__Job__: Repeat verbatim every line from the start of the items through the line that contains "Khi xào rau hay mì bạn cũng phải liên tục túc", inclusive.

───

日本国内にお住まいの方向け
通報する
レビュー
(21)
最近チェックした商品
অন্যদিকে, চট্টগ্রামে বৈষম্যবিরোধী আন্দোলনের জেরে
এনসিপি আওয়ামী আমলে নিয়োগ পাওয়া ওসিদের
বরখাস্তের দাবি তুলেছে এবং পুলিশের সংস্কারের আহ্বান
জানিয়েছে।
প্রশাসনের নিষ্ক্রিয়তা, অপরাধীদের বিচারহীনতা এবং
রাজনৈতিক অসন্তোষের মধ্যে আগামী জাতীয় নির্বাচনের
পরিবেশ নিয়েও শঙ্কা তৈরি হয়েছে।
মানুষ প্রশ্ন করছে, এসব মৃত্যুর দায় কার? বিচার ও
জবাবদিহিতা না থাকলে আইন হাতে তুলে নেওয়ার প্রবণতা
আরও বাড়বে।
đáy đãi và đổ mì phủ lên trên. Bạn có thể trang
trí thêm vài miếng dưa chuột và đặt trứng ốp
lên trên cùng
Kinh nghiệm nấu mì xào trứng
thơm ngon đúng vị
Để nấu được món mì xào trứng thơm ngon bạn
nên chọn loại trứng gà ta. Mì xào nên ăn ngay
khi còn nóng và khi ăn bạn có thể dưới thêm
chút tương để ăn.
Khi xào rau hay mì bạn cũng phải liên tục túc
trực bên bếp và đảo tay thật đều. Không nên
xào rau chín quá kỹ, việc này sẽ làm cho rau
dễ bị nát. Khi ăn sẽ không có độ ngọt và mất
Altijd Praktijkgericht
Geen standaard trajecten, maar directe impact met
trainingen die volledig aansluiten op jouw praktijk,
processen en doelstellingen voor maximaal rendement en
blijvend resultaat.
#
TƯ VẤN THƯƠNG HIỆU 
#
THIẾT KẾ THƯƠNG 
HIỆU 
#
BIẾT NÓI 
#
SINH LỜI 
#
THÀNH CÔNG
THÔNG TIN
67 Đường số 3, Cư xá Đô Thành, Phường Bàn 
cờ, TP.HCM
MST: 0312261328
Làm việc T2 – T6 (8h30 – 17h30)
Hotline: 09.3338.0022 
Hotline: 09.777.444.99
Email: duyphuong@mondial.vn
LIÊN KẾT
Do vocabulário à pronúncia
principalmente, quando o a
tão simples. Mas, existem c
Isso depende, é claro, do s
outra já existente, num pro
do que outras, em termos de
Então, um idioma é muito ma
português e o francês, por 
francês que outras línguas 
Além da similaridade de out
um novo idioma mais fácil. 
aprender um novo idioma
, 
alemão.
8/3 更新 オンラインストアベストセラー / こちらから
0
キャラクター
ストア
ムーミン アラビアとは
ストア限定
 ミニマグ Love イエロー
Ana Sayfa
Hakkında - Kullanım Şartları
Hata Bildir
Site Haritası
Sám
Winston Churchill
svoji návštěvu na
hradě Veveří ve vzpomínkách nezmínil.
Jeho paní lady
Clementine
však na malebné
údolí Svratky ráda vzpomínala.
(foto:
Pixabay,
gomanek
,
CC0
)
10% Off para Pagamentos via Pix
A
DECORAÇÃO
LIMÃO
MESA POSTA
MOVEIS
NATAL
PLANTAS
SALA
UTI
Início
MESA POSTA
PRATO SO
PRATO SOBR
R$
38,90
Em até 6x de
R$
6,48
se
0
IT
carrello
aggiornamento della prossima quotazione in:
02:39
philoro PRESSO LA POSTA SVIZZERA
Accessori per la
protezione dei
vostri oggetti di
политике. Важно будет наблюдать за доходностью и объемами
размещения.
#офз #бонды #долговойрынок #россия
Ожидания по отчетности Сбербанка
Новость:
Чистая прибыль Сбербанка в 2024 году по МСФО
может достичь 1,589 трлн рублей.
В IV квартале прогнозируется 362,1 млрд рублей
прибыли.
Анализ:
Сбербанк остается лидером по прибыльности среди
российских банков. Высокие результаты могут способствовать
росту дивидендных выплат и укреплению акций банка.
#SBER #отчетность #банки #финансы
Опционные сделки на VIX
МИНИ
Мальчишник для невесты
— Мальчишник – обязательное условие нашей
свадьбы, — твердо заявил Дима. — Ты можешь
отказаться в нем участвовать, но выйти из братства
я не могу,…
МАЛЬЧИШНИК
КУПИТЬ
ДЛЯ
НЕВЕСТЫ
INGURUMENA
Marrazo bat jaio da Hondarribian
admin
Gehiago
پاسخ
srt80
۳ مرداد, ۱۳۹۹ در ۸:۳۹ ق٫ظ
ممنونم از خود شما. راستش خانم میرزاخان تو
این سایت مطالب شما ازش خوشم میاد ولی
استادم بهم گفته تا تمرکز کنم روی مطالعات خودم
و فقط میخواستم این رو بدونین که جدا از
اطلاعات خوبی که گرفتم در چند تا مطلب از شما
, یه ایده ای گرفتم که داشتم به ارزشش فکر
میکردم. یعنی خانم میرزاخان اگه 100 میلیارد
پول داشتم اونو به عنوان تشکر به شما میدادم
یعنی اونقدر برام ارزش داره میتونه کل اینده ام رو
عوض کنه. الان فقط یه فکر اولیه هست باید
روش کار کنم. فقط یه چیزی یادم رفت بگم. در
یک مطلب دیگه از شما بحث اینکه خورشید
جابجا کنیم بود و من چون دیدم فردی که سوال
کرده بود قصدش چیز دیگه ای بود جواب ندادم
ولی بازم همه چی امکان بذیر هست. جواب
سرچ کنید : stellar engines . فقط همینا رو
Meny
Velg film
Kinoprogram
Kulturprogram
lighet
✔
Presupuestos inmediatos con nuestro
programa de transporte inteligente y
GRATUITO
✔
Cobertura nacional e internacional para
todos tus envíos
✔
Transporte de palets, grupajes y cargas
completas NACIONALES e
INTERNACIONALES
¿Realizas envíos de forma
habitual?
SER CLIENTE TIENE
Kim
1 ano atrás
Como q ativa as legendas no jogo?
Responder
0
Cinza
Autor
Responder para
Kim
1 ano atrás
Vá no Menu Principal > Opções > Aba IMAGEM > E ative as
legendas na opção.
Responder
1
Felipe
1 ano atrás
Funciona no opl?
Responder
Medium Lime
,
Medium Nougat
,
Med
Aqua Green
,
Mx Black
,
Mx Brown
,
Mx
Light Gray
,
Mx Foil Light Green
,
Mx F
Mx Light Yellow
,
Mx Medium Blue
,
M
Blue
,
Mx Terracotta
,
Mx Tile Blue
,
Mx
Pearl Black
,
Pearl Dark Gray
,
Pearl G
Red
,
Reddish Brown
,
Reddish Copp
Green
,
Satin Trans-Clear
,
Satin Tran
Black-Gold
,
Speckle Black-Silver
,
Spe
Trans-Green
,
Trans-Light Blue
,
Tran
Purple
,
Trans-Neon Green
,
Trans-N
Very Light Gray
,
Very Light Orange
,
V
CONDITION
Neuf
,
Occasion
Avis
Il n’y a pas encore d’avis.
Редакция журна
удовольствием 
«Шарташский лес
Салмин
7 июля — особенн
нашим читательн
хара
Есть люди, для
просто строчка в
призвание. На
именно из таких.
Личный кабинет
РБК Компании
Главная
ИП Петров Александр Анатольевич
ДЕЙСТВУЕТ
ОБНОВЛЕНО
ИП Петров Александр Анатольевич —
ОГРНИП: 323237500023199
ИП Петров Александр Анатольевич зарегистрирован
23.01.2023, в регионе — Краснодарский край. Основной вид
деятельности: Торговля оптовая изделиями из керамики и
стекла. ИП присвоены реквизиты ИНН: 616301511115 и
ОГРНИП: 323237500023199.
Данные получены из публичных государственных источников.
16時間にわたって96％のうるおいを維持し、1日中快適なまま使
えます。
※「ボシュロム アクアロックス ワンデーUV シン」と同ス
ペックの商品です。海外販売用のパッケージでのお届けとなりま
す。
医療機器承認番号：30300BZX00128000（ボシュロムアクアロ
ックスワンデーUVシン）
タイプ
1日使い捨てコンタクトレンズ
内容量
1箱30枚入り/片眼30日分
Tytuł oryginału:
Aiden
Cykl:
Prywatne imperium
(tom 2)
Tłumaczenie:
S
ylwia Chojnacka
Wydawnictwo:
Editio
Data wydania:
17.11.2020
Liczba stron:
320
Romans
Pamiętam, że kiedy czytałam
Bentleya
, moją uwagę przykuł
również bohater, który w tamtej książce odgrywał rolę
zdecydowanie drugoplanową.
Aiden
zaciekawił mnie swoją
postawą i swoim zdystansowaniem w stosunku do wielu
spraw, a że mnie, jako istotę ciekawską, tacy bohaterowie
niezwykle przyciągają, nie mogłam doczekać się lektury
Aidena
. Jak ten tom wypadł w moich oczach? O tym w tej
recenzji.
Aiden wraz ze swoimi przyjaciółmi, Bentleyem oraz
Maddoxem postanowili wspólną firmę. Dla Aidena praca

───

__Solution to the exercise__:
日本国内にお住まいの方向け
通報する
レビュー
(21)
最近チェックした商品
অন্যদিকে, চট্টগ্রামে বৈষম্যবিরোধী আন্দোলনের জেরে
এনসিপি আওয়ামী আমলে নিয়োগ পাওয়া ওসিদের
বরখাস্তের দাবি তুলেছে এবং পুলিশের সংস্কারের আহ্বান
জানিয়েছে।
প্রশাসনের নিষ্ক্রিয়তা, অপরাধীদের বিচারহীনতা এবং
রাজনৈতিক অসন্তোষের মধ্যে আগামী জাতীয় নির্বাচনের
পরিবেশ নিয়েও শঙ্কা তৈরি হয়েছে।
মানুষ প্রশ্ন করছে, এসব মৃত্যুর দায় কার? বিচার ও
জবাবদিহিতা না থাকলে আইন হাতে তুলে নেওয়ার প্রবণতা
আরও বাড়বে।
đáy đãi và đổ mì phủ lên trên. Bạn có thể trang
trí thêm vài miếng dưa chuột và đặt trứng ốp
lên trên cùng
Kinh nghiệm nấu mì xào trứng
thơm ngon đúng vị
Để nấu được món mì xào trứng thơm ngon bạn
nên chọn loại trứng gà ta. Mì xào nên ăn ngay
khi còn nóng và khi ăn bạn có thể dưới thêm
chút tương để ăn.
Khi xào rau hay mì bạn cũng phải liên tục túc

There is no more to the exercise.